Quello del rischio biologico è uno dei fattori di rischio di cui si discute di più negli ultimi anni. Questo in virtù dell’attuale contesto pandemico dovuto al Covid19.
Non che prima del 2020 non ci fosse nessuna regola. Anzi, il Titolo X del D.Lgs 81/08 è dedicato proprio al rischio biologico ed è presente ed in vigore da molti anni ormai. Tuttavia, con l’inizio della pandemia hanno tenuto e tengono tutt’ora banco discussioni più o meno accese legate a criticità emerse in funzione, effettivamente, di una situazione senza precedenti nei tempi recenti.
Il rischio biologico
Il testo unico in materia di salute e sicurezza sul lavoro chiede di valutare questo fattore di rischio in ogni luogo di lavoro. Devono essere quindi prese in esame tutte quelle attività relative alle caratteristiche specifiche del lavoro svolto.
Più spesso di quanto si pensi infatti, senza nemmeno rendersi conto, è possibile che vi siano esposizioni ad agenti biologici all’ interno della lavorazione svolta. La valutazione del rischio biologico mira proprio a portare avanti questo studio.

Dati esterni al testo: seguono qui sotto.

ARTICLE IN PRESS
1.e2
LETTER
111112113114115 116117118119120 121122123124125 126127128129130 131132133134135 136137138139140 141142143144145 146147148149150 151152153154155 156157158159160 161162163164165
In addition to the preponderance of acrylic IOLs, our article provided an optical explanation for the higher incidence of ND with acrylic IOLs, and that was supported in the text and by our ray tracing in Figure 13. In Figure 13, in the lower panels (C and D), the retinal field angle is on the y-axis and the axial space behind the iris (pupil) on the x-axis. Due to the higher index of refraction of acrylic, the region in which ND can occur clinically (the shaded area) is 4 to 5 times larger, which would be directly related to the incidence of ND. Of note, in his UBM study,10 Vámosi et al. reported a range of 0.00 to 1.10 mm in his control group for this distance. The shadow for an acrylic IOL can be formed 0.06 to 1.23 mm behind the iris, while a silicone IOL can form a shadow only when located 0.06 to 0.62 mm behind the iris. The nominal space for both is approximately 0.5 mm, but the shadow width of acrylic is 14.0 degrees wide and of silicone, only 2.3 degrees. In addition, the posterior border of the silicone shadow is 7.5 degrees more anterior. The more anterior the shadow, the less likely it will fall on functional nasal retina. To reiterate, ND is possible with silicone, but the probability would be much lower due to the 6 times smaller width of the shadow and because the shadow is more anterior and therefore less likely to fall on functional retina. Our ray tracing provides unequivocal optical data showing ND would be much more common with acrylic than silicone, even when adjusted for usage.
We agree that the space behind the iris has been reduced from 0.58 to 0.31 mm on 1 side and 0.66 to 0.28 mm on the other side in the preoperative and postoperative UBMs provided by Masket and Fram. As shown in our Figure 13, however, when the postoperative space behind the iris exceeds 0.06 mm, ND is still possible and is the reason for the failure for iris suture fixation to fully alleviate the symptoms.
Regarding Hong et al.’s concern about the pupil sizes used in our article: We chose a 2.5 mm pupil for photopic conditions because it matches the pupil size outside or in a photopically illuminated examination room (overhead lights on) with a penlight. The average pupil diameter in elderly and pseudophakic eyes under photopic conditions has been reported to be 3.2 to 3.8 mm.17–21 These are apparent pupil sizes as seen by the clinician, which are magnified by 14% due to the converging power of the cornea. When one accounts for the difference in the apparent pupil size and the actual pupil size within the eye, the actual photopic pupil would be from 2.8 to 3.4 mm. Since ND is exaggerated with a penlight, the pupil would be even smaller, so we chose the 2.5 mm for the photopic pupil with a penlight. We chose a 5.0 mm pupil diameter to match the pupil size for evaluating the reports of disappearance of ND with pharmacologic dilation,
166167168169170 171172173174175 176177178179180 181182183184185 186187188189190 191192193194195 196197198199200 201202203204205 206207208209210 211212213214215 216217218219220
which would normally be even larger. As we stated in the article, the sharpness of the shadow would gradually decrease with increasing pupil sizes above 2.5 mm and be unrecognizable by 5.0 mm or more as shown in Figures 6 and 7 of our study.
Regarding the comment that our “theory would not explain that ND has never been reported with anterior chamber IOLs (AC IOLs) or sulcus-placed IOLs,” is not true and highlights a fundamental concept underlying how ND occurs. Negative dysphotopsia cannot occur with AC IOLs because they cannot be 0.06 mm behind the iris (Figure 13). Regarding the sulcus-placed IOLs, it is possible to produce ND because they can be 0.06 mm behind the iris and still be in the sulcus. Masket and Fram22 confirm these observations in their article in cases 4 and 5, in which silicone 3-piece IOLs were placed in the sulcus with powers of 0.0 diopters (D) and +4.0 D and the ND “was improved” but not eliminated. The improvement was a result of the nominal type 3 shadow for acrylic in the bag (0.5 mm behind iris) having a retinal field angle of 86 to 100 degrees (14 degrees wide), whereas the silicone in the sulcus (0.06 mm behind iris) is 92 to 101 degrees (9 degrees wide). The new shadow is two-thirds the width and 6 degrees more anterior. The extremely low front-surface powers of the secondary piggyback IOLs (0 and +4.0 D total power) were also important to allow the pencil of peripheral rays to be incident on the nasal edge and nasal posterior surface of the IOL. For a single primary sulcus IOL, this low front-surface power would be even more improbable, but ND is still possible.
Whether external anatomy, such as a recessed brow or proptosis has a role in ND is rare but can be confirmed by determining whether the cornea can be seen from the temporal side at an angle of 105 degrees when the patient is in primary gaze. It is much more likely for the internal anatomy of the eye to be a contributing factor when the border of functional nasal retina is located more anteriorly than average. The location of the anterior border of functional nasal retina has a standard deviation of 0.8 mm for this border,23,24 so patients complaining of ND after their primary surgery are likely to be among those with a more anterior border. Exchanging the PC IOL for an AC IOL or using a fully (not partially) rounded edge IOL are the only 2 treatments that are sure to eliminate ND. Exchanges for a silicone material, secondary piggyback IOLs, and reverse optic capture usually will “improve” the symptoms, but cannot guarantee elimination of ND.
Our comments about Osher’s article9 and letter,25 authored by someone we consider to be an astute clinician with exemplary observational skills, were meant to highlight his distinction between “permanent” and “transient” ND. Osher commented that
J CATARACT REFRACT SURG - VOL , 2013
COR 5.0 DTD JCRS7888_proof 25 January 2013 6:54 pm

Il datore di lavoro è chiamato a valutare il rischio per i lavoratori durante l’attività lavorativa. Ad esempio, se ci si occupa di smaltimento dei rifiuti sarà ragionevole attendersi che vi sarà almeno una parte di lavoratori esposti in modo importante a questo fattore di rischio. Non solo, questo fattore di rischio potrà essere presente anche in tante altre realtà lavorative.
L’esempio “classico” è il settore sanitario. Tuttavia si potrà avere una esposizione anche nel lavoro di ufficio e così via.
Cosa bisogna fare
Insomma, il datore di lavoro è chiamato a vagliare con attenzione tutte le fasi di lavoro ed individuare in queste quelle in cui vi è esposizione a questo fattore di rischio. Dovrà poi chiaramente valutare se sono disponibili efficaci misure di sicurezza per ridurre il più possibile il rischio biologico. Tra queste, un esempio tipico è rappresentato dai dispositivi di protezione individuale.